Hunters in Norway have been sentenced to jail, putting the Scandinavian wolf issue in the spotlight.
Five men in Norway have been sentenced after being convicted of planning to hunt wolves through trapping. The men were accused after a police operation tapped their phones and became suspect of their plans. All methods of wolf hunting in Norway are illegal. This conviction for wolf hunting marks the first the country has ever seen.
At least one man, who claims he mistakenly shot a wolf on a fox hunt, will appeal the conviction. The prison sentences for the five men vary from six months to 20 months.
Sheep farming takes up a large percentage of the land in Norway and many support wolf hunting or culling as a means of safeguarding their sheep and sheepdogs.
Wolf population estimates in Norway vary between sources but many believe there could be less than 30 still in the country, making it the home of Europe’s smallest wolf population.

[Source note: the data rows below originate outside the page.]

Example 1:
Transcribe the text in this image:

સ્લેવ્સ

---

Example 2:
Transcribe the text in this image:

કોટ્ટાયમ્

According to a study by environmental monitoring group Rovdata, last winter around 36 wolves lived in Norway with an additional 39 crossing over from Sweden. The packs live in the country’s dense eastern pine forest near the Swedish border.
Up until the 1970s, Norway essentially had an open season on wolves — perceiving them as a threat to livestock and towns. In the 1990s, an effort was made to restore some measure of the country’s wolf population by introducing a few dozen wolves in partnership with Sweden.
Wolf populations across the rest of Europe show stable or rising trends. A Journal Science study last year put population estimates around 12,000 wolves throughout 28 European countries with numbers rising each year.